Extrait de page –
((

Jouer les mouvements d’une même symphonie intercalés avec des airs d’opéras semble vouloir devenir une mode. Mode qui me semble un peu étrange car elle nuit évidemment à la narration qu’a voulu le compositeur, et parce qu’elle vient intercaler dans le programme de ce soir une symphonie celebrissime entre des airs de compositeurs différents voire entre des airs extraits d’un même opera, comme ce fut le cas pour les deux airs tirés de La Clémence de Titus. C’est d’autant plus dommage que le programme reflétait une forte cohérence de style et de période, se limitant à quelques années de la vie musicale viennoise, sans aucun écart.
L’exécution du 1er mouvement, scie de la musique « classique » s’il en est, ne parvient pas à surprendre l’auditeur en dépit d’une manifeste volonté de moderniser l’interprétation, intention qui est gâchée par des équilibres mal maîtrisés qui mettent très en avant les vents. Ce problème d’équilibre ne s’estompera que très progressivement au cours des trois mouvements suivants et seul le 4ème mouvement, ciselé et enlevé surnagera d’une interprétation un peu trop plan-plan, en particulier l’exécution franchement lourde et brouillonne du 3eme mouvement. En revanche, la Danse des Furies est emmenée avec talent et vivacité même si elle est, elle aussi, affectée par les problèmes d’équilibre des pupitres.
Magdalena Kožená semble particulièrement crispée en début de soirée, la voix paraît un peu rebelle, avec un vibrato qu’elle peine à maîtriser. De fait, l’interpretation des premiers airs en conservera quelque chose d’un peu artificiel, même si les trilles de l’air alternatif de Suzanne qu’elle a retenu sont superbes. La libération viendra avec la Cantate Berenice de Haydn dans laquelle on retrouve complètement les qualités techniques et le timbre superbe de Magdalena Kožená. C’est absolument superbe et techniquement irréprochable. Dramatiquement, Magdalena Kožená est d’une présence quasi incandescente, traduisant avec un bonheur égal les états âmes successifs de son héroïne.

))

Consigne –
Relevez les mouvements de la symphonie que la critique du concert désigne par leur numéro.

Extraits d'un jeu de données –
((

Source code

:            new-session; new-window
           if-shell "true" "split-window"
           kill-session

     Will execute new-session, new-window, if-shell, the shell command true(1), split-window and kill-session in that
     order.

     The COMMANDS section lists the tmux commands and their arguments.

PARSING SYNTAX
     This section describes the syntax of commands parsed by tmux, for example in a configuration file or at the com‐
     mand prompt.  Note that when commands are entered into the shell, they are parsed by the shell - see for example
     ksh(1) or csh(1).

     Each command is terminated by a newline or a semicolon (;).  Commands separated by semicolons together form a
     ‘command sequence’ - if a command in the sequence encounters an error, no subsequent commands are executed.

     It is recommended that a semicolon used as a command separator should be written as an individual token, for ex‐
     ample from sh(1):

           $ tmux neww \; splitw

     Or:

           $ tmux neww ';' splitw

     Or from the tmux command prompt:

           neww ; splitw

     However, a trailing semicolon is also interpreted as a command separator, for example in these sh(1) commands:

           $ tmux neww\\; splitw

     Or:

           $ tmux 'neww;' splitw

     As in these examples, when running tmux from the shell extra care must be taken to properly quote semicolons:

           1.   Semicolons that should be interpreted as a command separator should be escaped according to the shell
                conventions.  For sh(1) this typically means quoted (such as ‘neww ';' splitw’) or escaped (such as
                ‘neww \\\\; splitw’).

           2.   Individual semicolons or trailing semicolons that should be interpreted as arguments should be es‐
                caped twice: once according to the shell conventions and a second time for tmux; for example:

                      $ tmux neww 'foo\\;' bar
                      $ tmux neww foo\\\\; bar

))

Espace de réponse –
Le 1er mouvement, le 3e mouvement et le 4e mouvement.